Yes that looks like a blake's, solid dependable knot it will serve you well at this stage...I climbed on one for about three years before moving on...I never liked a prussik.

As soon as you can afford it get some triple action carabiners, one for where your lanyard/buckstrap attaches to your harness D, and one or two for your main limbing line, they are safer than the snaps for life support, it adds one more action before it can come open...I only use a snap on the end of my lanyard. Some here will have a different opinion...I like a wider safety margin...

And I'll say this before anyone else does...Jeff Jepson's book, 'Tree Climber's Companion'...the best $15 you'll spend at this stage.

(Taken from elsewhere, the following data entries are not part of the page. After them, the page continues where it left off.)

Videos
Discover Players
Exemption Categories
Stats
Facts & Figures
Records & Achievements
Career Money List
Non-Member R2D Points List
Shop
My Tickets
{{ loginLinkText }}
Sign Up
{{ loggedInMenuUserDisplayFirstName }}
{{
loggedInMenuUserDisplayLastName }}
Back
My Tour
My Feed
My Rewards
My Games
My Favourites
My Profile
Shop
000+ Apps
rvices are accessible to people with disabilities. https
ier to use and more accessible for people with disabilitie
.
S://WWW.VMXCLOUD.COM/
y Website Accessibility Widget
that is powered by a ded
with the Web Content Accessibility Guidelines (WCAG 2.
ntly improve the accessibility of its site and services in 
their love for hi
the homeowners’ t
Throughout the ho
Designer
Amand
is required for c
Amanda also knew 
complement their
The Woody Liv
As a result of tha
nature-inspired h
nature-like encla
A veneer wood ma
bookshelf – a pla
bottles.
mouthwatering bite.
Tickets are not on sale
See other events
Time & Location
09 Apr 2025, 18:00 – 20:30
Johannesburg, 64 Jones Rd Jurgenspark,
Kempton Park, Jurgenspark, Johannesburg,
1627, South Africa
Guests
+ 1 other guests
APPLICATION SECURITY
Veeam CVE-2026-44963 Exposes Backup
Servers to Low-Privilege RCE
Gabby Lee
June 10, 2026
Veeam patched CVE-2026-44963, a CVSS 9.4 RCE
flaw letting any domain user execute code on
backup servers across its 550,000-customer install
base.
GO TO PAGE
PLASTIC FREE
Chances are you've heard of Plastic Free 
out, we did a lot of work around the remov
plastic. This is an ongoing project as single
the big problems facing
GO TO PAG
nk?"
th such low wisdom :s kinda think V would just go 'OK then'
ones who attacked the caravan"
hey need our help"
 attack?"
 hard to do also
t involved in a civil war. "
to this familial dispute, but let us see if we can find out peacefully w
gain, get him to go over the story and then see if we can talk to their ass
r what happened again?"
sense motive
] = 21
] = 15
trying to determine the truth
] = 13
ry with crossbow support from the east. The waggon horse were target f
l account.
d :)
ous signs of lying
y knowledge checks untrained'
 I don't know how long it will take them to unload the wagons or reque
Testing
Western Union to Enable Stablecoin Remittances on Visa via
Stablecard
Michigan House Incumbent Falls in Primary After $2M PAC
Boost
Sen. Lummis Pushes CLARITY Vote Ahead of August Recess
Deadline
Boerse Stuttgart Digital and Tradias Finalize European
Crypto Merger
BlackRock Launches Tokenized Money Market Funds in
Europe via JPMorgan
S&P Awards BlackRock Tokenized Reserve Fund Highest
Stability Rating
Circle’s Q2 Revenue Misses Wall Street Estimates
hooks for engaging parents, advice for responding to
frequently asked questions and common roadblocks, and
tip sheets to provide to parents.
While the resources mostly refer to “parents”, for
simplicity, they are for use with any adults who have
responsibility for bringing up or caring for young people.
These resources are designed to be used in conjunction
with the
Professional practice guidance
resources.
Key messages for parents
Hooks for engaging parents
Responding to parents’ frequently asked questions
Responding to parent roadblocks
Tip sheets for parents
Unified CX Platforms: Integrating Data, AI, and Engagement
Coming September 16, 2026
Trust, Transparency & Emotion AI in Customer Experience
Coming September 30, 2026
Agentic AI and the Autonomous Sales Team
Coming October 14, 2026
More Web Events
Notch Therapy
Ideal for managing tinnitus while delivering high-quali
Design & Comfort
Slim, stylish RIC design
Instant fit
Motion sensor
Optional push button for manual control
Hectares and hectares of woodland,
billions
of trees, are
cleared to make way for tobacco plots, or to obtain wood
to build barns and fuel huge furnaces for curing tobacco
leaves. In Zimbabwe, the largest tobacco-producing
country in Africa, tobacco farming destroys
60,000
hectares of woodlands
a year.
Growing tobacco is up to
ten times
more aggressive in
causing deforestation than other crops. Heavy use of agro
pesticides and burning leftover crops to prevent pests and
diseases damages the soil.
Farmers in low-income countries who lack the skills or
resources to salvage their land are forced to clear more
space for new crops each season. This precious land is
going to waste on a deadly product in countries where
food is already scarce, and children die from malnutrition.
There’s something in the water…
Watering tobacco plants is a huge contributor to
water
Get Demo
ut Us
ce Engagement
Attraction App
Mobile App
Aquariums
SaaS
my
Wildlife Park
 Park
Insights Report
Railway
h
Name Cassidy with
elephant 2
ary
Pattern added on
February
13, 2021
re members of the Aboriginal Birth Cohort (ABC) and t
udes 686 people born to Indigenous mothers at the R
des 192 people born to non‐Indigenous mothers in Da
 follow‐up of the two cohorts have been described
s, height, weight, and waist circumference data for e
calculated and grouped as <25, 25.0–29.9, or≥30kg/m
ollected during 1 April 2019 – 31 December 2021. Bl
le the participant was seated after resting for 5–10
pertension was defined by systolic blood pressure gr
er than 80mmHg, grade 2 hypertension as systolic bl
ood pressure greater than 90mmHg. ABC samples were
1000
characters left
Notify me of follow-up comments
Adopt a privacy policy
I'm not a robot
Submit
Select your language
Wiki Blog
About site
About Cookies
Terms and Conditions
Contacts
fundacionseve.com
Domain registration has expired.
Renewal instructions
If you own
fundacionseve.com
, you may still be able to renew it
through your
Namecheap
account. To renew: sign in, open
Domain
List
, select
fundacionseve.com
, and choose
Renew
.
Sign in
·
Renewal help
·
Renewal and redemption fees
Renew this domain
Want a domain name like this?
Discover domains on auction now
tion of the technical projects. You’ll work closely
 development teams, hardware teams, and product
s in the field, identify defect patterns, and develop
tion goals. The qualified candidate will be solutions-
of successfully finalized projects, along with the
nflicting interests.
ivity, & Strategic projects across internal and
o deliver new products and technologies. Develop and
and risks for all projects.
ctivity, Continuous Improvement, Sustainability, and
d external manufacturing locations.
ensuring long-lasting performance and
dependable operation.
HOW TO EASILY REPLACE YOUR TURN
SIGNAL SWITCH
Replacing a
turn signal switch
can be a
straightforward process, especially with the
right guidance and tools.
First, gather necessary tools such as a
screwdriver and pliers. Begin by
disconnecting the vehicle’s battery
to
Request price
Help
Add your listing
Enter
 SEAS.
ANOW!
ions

I'll add to the wrap strap camp for spikes, only way to keep them stable...unless you do lots of takedowns, padded leather pads are fine for now.

Got a helmet???

Go slow, stay safe...


----------



## ozzy42 (Feb 4, 2010)

rwbinbc said:


> Also when I tried the double it back and trying the knot it pulls on the live line and helps it slip and loosen up on Me, So I cut it and did this. When I did it this way it doesn't slip unless You push on the top on the knot.
> 
> http://en.wikipedia.org/wiki/Blake's_hitch



My bad if it's a blakes ,your good to go.
But from the pic it looked like the tail was coming out after 2 wraps from the top.
If you had to tuck it inside the bottom 2 loops ,then it is a blakes.
Like I said looked different from the pic .


----------



## rwbinbc (Feb 17, 2010)

I went and got the new lower straps, saw tail, and split tail today from our local shop. The spike fit nice now.


----------



## af7850 (Feb 17, 2010)

*Hey rwb...*

Where are you in Michigan?


----------



## rwbinbc (Feb 17, 2010)

Grand Rapids


----------



## af7850 (Feb 18, 2010)

Yeah, that is a Blakes, should be fine for what you're doing. The bridge only needs to come out of the middle of the hitch if you want it to work in both directions, like a 2 in 1.

I'm on the "strap-wrap" bandwagon too, and the velcro pads are quite comfy.

It sounds like you're moving in the right direction. I think you'll find that, as you continue to learn and advance, you'll find increasing satisfaction in this line of work. If you're coming out to my side of the state sometime, let me know if you want to run with us for a day. Lots of talent and knowledge around here, and its always fun to shake things up a bit.


----------